Prince Andrew braced as accuser Virginia Giuffre to be freed from gagging clause
The Duke of York is braced for his sex abuse accuser to return to the public eye as a gagging clause signed by both parties is lifted in February.
Prince Andrew paid millions to settle a civil case with Virginia Giuffre earlier this year, securing a deal that bought him just one-year of silence. The Duke did not admit any wrongdoing as part of the civil case settlement.
However, that agreement will come to an end within weeks, meaning that Ms Giuffre, who now lives in Australia with her husband and children, will be once again likely to be free to talk about the years of abuse she suffered at the hands of Jeffrey Epstein, the convicted sex offender.
It raises the prospect that she could resume television interviews, or even write a book.
Ms Giuffre sued the Duke for unspecified damages last year, claiming she was forced to have sex with him on three separate occasions in 2001, when she was 17.
The Duke, who denied any wrongdoing, was determined to take the civil case to trial and clear his name.
But Buckingham Palace urged him to settle as increasingly damaging and lurid claims dominated the news agenda and threatened to overshadow Queen Elizabeth II’s Platinum Jubilee celebrations.
The late Queen was becoming increasingly frail and may have known at the time that she did not have long to live. There was concern that, among other things, the early February announcement that Camilla, the then Duchess of Cornwall - with her mother-in-law’s blessing - would be known as the Queen Consort when Charles acceded the throne would be eclipsed by the ongoing legal battle.
Buckingham Palace announced in January that it had stripped Prince Andrew of all military titles and patronages, ordered him not to use his HRH title and ruled out any return to public duties.

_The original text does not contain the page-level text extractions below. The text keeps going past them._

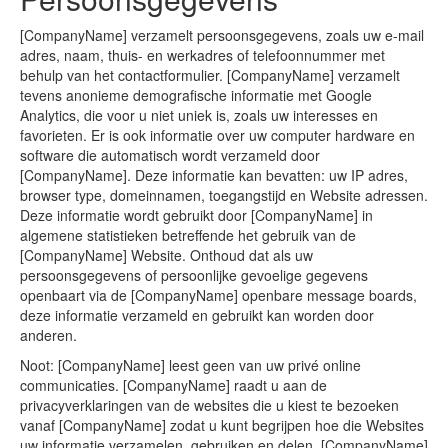
[CompanyName] verzamelt persoonsgegevens, zoals uw e-mail
adres, naam, thuis- en werkadres of telefoonnummer met
behulp van het contactformulier. [CompanyName] verzamelt
tevens anonieme demografische informatie met Google
Analytics, die voor u niet uniek is, zoals uw interesses en
favorieten. Er is ook informatie over uw computer hardware en
software die automatisch wordt verzameld door
[CompanyName]. Deze informatie kan bevatten: uw IP adres,
browser type, domeinnamen, toegangstijd en Website adressen.
Deze informatie wordt gebruikt door [CompanyName] in
algemene statistieken betreffende het gebruik van de
[CompanyName] Website. Onthoud dat als uw
persoonsgegevens of persoonlijke gevoelige gegevens
openbaart via de [CompanyName] openbare message boards,
deze informatie verzameld en gebruikt kan worden door
anderen.
Noot: [CompanyName] leest geen van uw privé online
communicaties. [CompanyName] raadt u aan de
privacyverklaringen van de websites die u kiest te bezoeken
vanaf [CompanyName] zodat u kunt begrijpen hoe die Websites
uw informatie verzamelen, gebruiken en delen. [CompanyName]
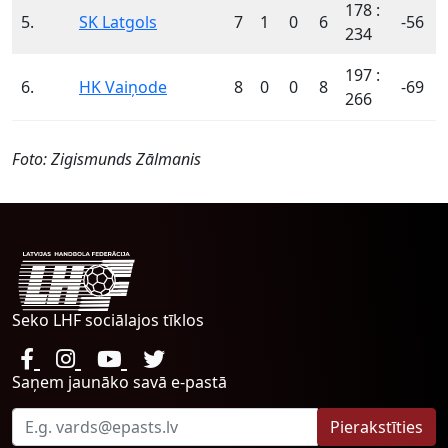
178 :
5.
SK Latgols
7
1
0
6
-56
234
197 :
6.
HK Vaiņode
8
0
0
8
-69
266
Foto: Zigismunds Zālmanis
Seko LHF sociālajos tīklos
Saņem jaunāko savā e-pastā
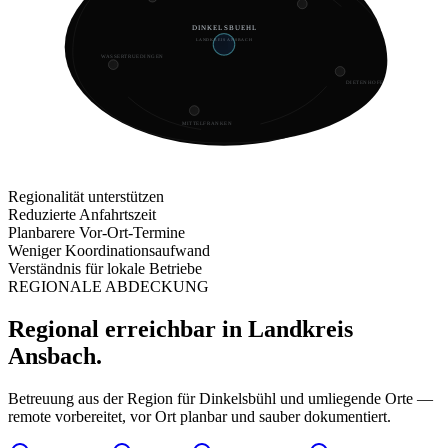
DINKELSBUEHL
LANDKREIS ANSBACH
WASSERTRUEDINGEN
DIETENHOFEN
MITTELFRANKEN
Regionalität unterstützen
Reduzierte Anfahrtszeit
Planbarere Vor-Ort-Termine
Weniger Koordinationsaufwand
Verständnis für lokale Betriebe
REGIONALE ABDECKUNG
Regional erreichbar in Landkreis
Ansbach.
Betreuung aus der Region für Dinkelsbühl und umliegende Orte —
remote vorbereitet, vor Ort planbar und sauber dokumentiert.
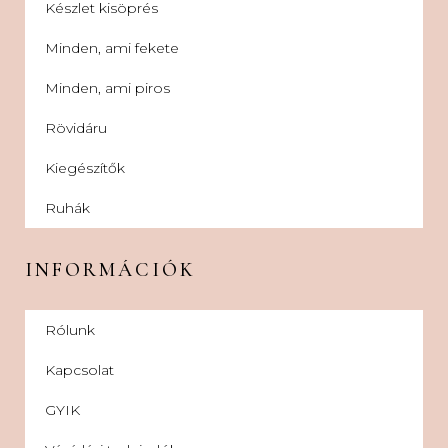
Készlet kisöprés
Minden, ami fekete
Minden, ami piros
Rövidáru
Kiegészítők
Ruhák
INFORMÁCIÓK
Rólunk
Kapcsolat
GYIK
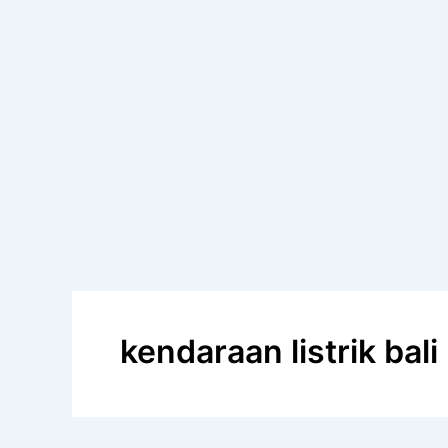
kendaraan listrik bali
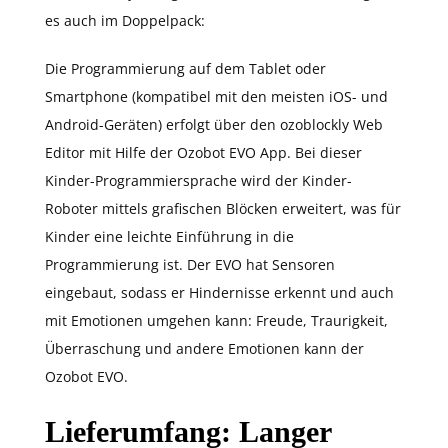
es auch im Doppelpack:
Die Programmierung auf dem Tablet oder
Smartphone (kompatibel mit den meisten iOS- und
Android-Geräten) erfolgt über den ozoblockly Web
Editor mit Hilfe der Ozobot EVO App. Bei dieser
Kinder-Programmiersprache wird der Kinder-
Roboter mittels grafischen Blöcken erweitert, was für
Kinder eine leichte Einführung in die
Programmierung ist. Der EVO hat Sensoren
eingebaut, sodass er Hindernisse erkennt und auch
mit Emotionen umgehen kann: Freude, Traurigkeit,
Überraschung und andere Emotionen kann der
Ozobot EVO.
Lieferumfang: Langer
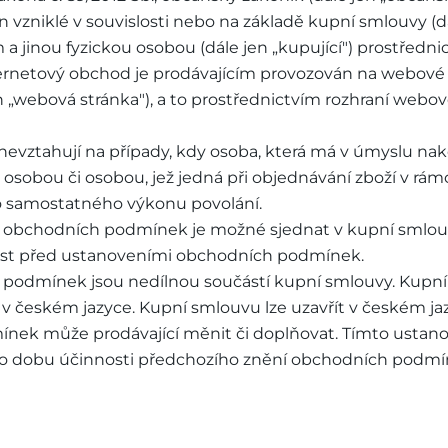
n vzniklé v souvislosti nebo na základě kupní smlouvy (d
 a jinou fyzickou osobou (dále jen „kupující") prostředn
ternetový obchod je prodávajícím provozován na webové
n „webová stránka"), a to prostřednictvím rozhraní webov
nevztahují na případy, kdy osoba, která má v úmyslu nak
u osobou či osobou, jež jedná při objednávání zboží v rám
o samostatného výkonu povolání.
od obchodních podmínek je možné sjednat v kupní smlou
ost před ustanoveními obchodních podmínek.
h podmínek jsou nedílnou součástí kupní smlouvy. Kupn
 českém jazyce. Kupní smlouvu lze uzavřít v českém ja
ínek může prodávající měnit či doplňovat. Tímto usta
 po dobu účinnosti předchozího znění obchodních podmí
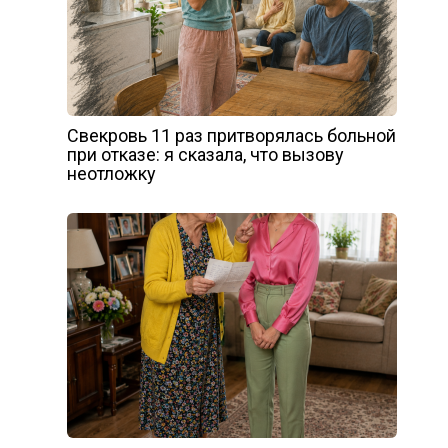
Свекровь 11 раз притворялась больной
при отказе: я сказала, что вызову
неотложку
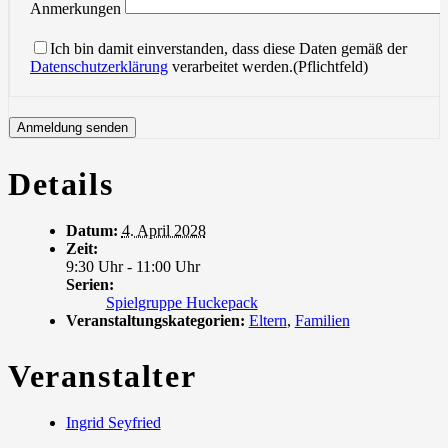
Anmerkungen
Ich bin damit einverstanden, dass diese Daten gemäß der
Datenschutzerklärung
verarbeitet werden.(Pflichtfeld)
Details
Datum:
4. April 2028
Zeit:
9:30 Uhr - 11:00 Uhr
Serien:
Spielgruppe Huckepack
Veranstaltungskategorien:
Eltern
,
Familien
Veranstalter
Ingrid Seyfried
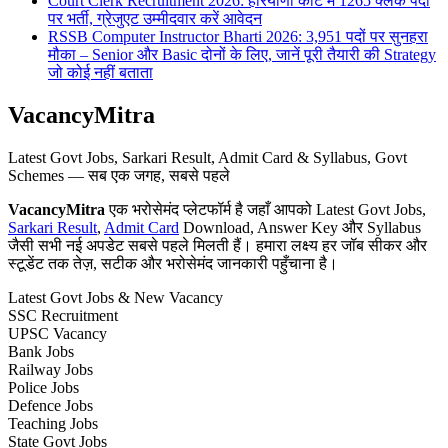
Court Clerk Recruitment 2026: हरियाणा कोर्ट में 1265 क्लर्क पदों
पर भर्ती, ग्रेजुएट उम्मीदवार करें आवेदन
RSSB Computer Instructor Bharti 2026: 3,951 पदों पर सुनहरा
मौका – Senior और Basic दोनों के लिए, जानें पूरी तैयारी की Strategy
जो कोई नहीं बताता
VacancyMitra
Latest Govt Jobs, Sarkari Result, Admit Card & Syllabus, Govt
Schemes — सब एक जगह, सबसे पहले
VacancyMitra
एक भरोसेमंद प्लेटफॉर्म है जहाँ आपको Latest Govt Jobs,
Sarkari Result
,
Admit Card
Download, Answer Key और Syllabus
जैसी सभी नई अपडेट सबसे पहले मिलती हैं। हमारा लक्ष्य हर जॉब सीकर और
स्टूडेंट तक तेज़, सटीक और भरोसेमंद जानकारी पहुँचाना है।
Latest Govt Jobs & New Vacancy
SSC Recruitment
UPSC Vacancy
Bank Jobs
Railway Jobs
Police Jobs
Defence Jobs
Teaching Jobs
State Govt Jobs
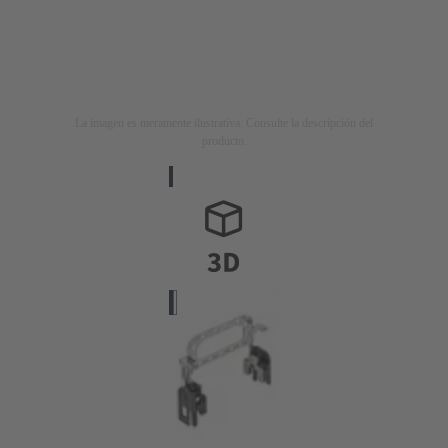
La imagen es meramente ilustrativa. Consulte la descripción del
producto.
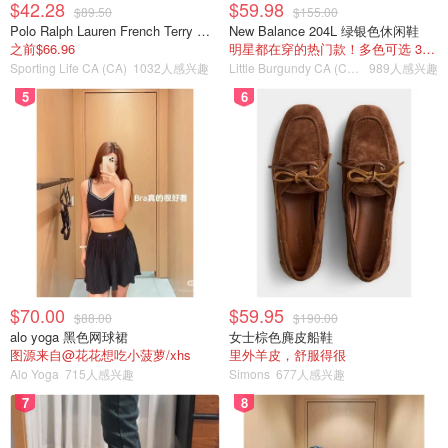
$42.28
$59.98
$89.50
$155.00
Polo Ralph Lauren French Terry 女童连帽卫衣 7-16码
New Balance 204L 绿银色休闲鞋
之前$66.96
明星都在穿的热门款！多色可选 3.8折
Sporting Life CA (CA)
1032人感兴趣
Little Burgundy CA (CA）
989人感兴趣
5
6
椰椰芒芒的芒果肉和椰奶一贯品味纯正，西米也不是太软，
$70.00
$59.95
$88.00
$190.00
一直的经典款。
alo yoga 黑色网球裙
女士棕色麂皮船鞋
图源来自@花花想吃小菠萝/xhs
里外羊皮，舒服得很
Alo Yoga
715人感兴趣
Simons
677人感兴趣
7
8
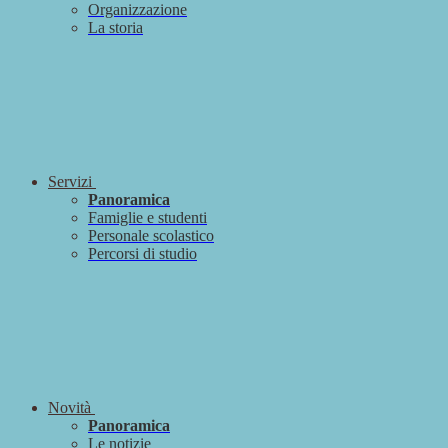
Organizzazione
La storia
Servizi
Panoramica
Famiglie e studenti
Personale scolastico
Percorsi di studio
Novità
Panoramica
Le notizie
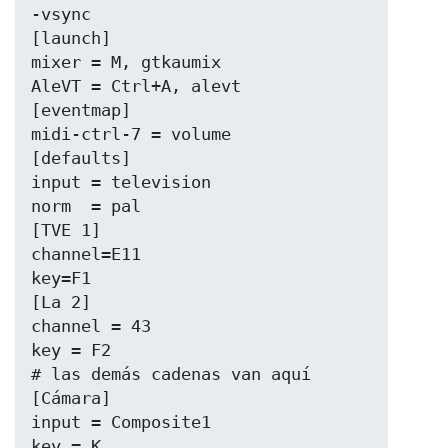
-vsync

[launch]

mixer = M, gtkaumix

AleVT = Ctrl+A, alevt

[eventmap]

midi-ctrl-7 = volume

[defaults]

input = television

norm  = pal

[TVE 1]

channel=E11

key=F1

[La 2]

channel = 43

key = F2

# las demás cadenas van aquí

[Cámara]

input = Composite1

key = K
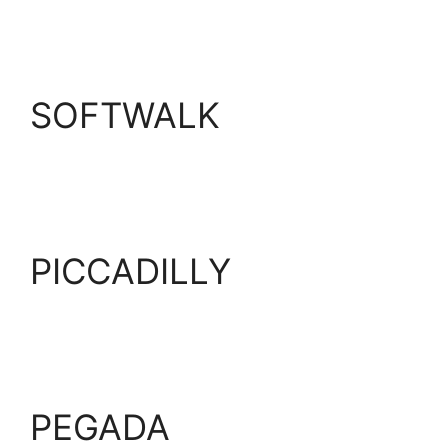
SOFTWALK
PICCADILLY
PEGADA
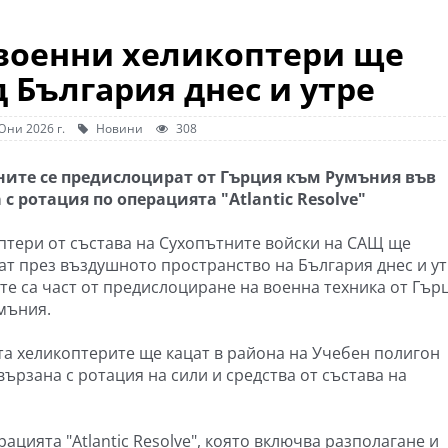
военни хеликоптери ще
 България днес и утре
Юни 2026 г.
Новини
308
те се предислоцират от Гърция към Румъния във
 с ротация по операцията "Atlantic Resolve"
птери от състава на Сухопътните войски на САЩ ще
ат през въздушното пространство на България днес и ут
те са част от предислоциране на военна техника от Гър
мъния.
а хеликоптерите ще кацат в района на Учебен полигон
вързана с ротация на сили и средства от състава на
ацията "Atlantic Resolve", която включва разполагане и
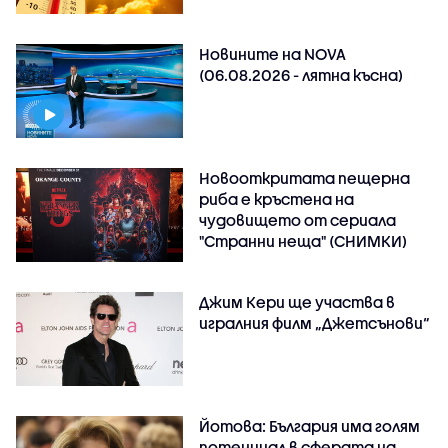
Новините на NOVA
(06.08.2026 - лятна късна)
Новооткритата пещерна
риба е кръстена на
чудовището от сериала
"Странни неща" (СНИМКИ)
Джим Кери ще участва в
игралния филм „Джетсънови“
Йотова: България има голям
потенциал в сферата на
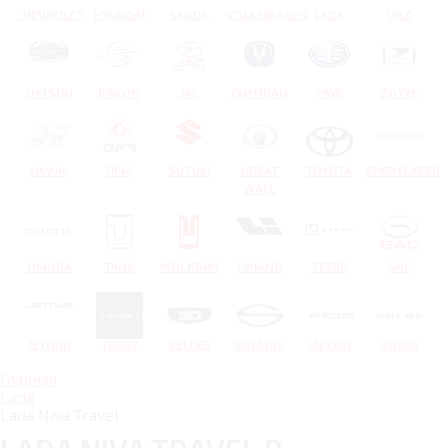
CHEVROLET
HYUNDAI
SKODA
VOLKSWAGEN
LADA
UAZ
DATSUN
RAVON
JAC
CHANGAN
FAW
ZOTYE
HAVAL
DFM
SUZUKI
GREAT
TOYOTA
CHERYEXEED
WALL
OMODA
TANK
МОСКВИЧ
LIXIANG
ZEEKR
GAC
JETOUR
TENET
BELGEE
SOLARIS
JAECOO
VOLGA
Главная
Lada
Lada Niva Travel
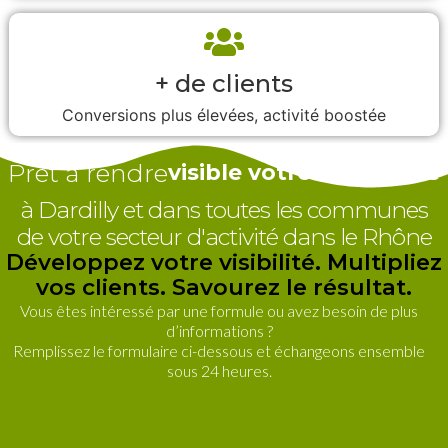
+ de clients
Conversions plus élevées, activité boostée
Prêt à rendre
visible votre entreprise
à Dardilly et dans toutes les communes
de votre secteur d'activité dans le Rhône
Développez votre visibilité. Multipliez
vos clients. Savourez le résultat.
Vous êtes intéressé par une formule ou avez besoin de plus
d’informations ?
Remplissez le formulaire ci-dessous et échangeons ensemble
sous 24 heures.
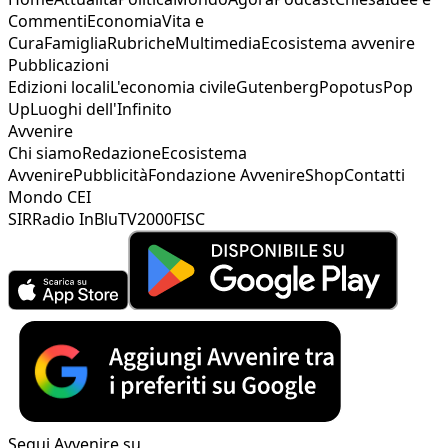
Commenti
Economia
Vita e
Cura
Famiglia
Rubriche
Multimedia
Ecosistema avvenire
Pubblicazioni
Edizioni locali
L'economia civile
Gutenberg
Popotus
Pop
Up
Luoghi dell'Infinito
Avvenire
Chi siamo
Redazione
Ecosistema
Avvenire
Pubblicità
Fondazione Avvenire
Shop
Contatti
Mondo CEI
SIR
Radio InBlu
TV2000
FISC
Segui Avvenire su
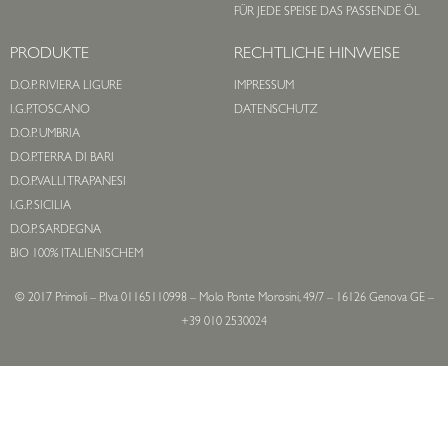
FÜR JEDE SPEISE DAS PASSENDE ÖL
PRODUKTE
RECHTLICHE HINWEISE
D.O.P. RIVIERA LIGURE
IMPRESSUM
I.G.P. TOSCANO
DATENSCHUTZ
D.O.P. UMBRIA
D.O.P. TERRA DI BARI
D.O.P. VALLI TRAPANESI
I.G.P. SICILIA
D.O.P. SARDEGNA
BIO 100% ITALIENISCHEM
© 2017 Primoli – P.Iva 01165110998 – Molo Ponte Morosini, 49/7 – 16126 Genova GE –
+39 010 2530024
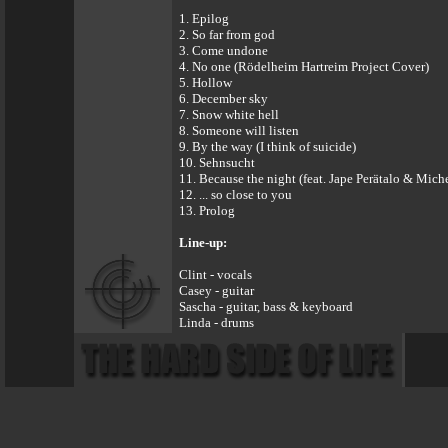
1. Epilog
2. So far from god
3. Come undone
4. No one (Rödelheim Hartreim Project Cover)
5. Hollow
6. December sky
7. Snow white hell
8. Someone will listen
9. By the way (I think of suicide)
10. Sehnsucht
11. Because the night (feat. Jape Perätalo & Mich
12. ... so close to you
13. Prolog
Line-up:
Clint - vocals
Casey - guitar
Sascha - guitar, bass & keyboard
Linda - drums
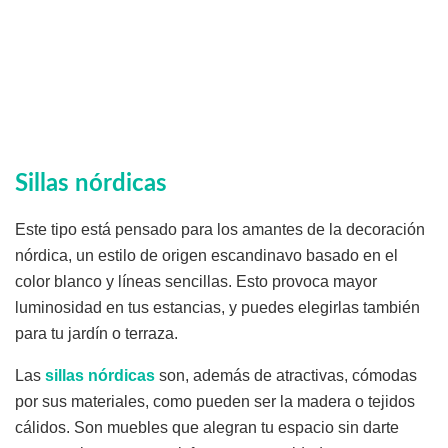
Sillas nórdicas
Este tipo está pensado para los amantes de la decoración
nórdica, un estilo de origen escandinavo basado en el
color blanco y líneas sencillas. Esto provoca mayor
luminosidad en tus estancias, y puedes elegirlas también
para tu jardín o terraza.
Las
sillas nórdicas
son, además de atractivas, cómodas
por sus materiales, como pueden ser la madera o tejidos
cálidos. Son muebles que alegran tu espacio sin darte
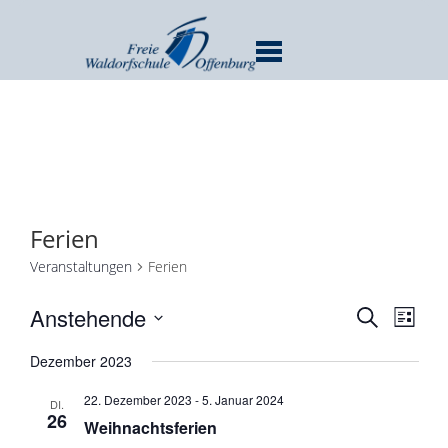
MENU
Ferien
Veranstaltungen
Ferien
Verans
Ver
Anstehende
SUCHE
LISTE
Ans
Suche
Datum
Nav
Dezember 2023
und
wählen.
Ansicht
22. Dezember 2023
-
5. Januar 2024
DI.
Navigat
26
Weihnachtsferien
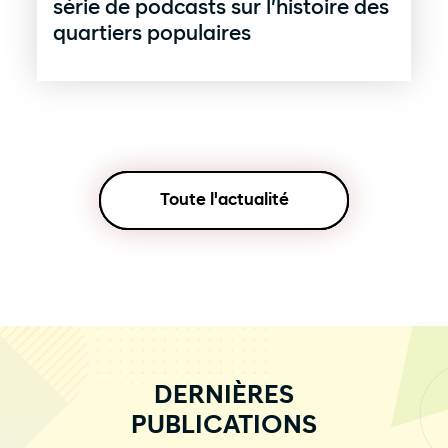
série de podcasts sur l’histoire des
quartiers populaires
Toute l'actualité
DERNIÈRES
PUBLICATIONS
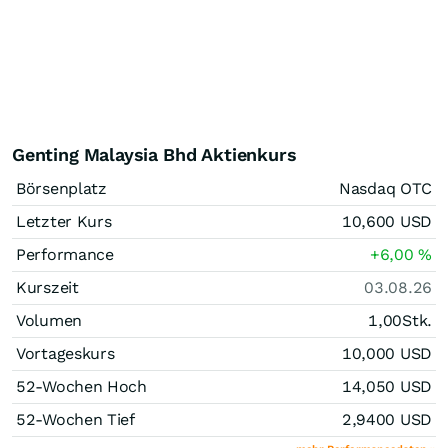
Genting Malaysia Bhd Aktienkurs
Börsenplatz
Nasdaq OTC
Letzter Kurs
10,600
USD
Performance
+6,00
%
Kurszeit
03.08.26
Volumen
1,00
Stk.
Vortageskurs
10,000
USD
52-Wochen Hoch
14,050
USD
52-Wochen Tief
2,9400
USD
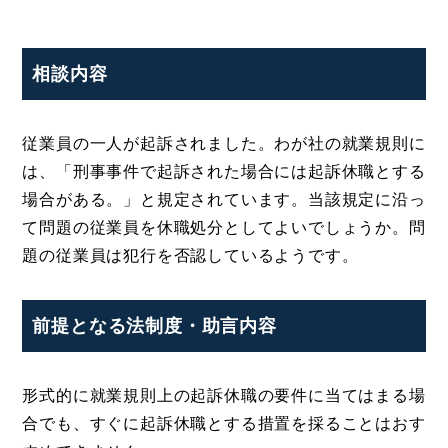
相談内容
従業員の一人が起訴されました。わが社の就業規則に
は、「刑事事件で起訴された場合には起訴休職とする
場合がある。」と規定されています。当該規定に沿っ
て問題の従業員を休職処分としてよいでしょうか。問
題の従業員は犯行を否認しているようです。
前提となる法制度・助言内容
形式的に就業規則上の起訴休職の要件に当てはまる場
合でも、すぐに起訴休職とする措置を採ることはおす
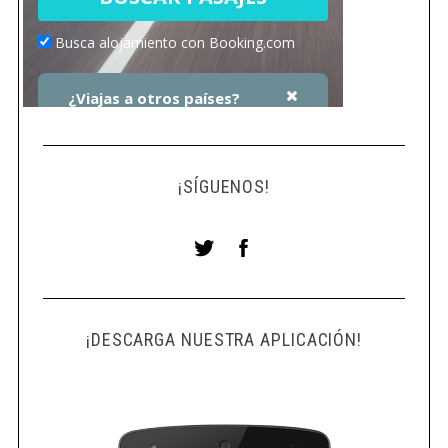
¡SÍGUENOS!
¡DESCARGA NUESTRA APLICACIÓN!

However, the Duke came under intense pressure to strike a deal - eventually announced on February 15 - that would draw a line under the case and allow him to retreat from the public eye.
In order to facilitate the deal, the late Queen contributed to a hefty financial settlement which was accompanied by a 12-month gagging clause, ensuring that neither side could discuss any aspect of the case or the financial deal.
The majority of the $12 million settlement went to Ms Giuffre, while around $2 million was donated to her sex trafficking charity, it is understood.
The inclusion of the gagging clause was considered critical and is understood to have been a prerequisite for the Duke borrowing sufficient money from his family to settle the case.
However, some aides were said to be “incredulous” that Prince Andrew could have paid so much money only to have the allegations repeated after such a relatively short space of time.
A friend said when the deal was signed: "If you’re going to go for legal resolution at those sorts of prices then you want silence - but what we’ve got is silence for the Platinum Jubilee."
The gagging clause will be lifted in late February, although the specific terms of the deal have not been revealed.
It is thought that while Ms Giuffre might be free to speak publicly about her experience of being sex trafficked by Jeffrey Epstein and Ghislaine Maxwell, she may have agreed not to discuss the Duke or repeat her allegations about him.
A spokesman for the Duke declined to comment.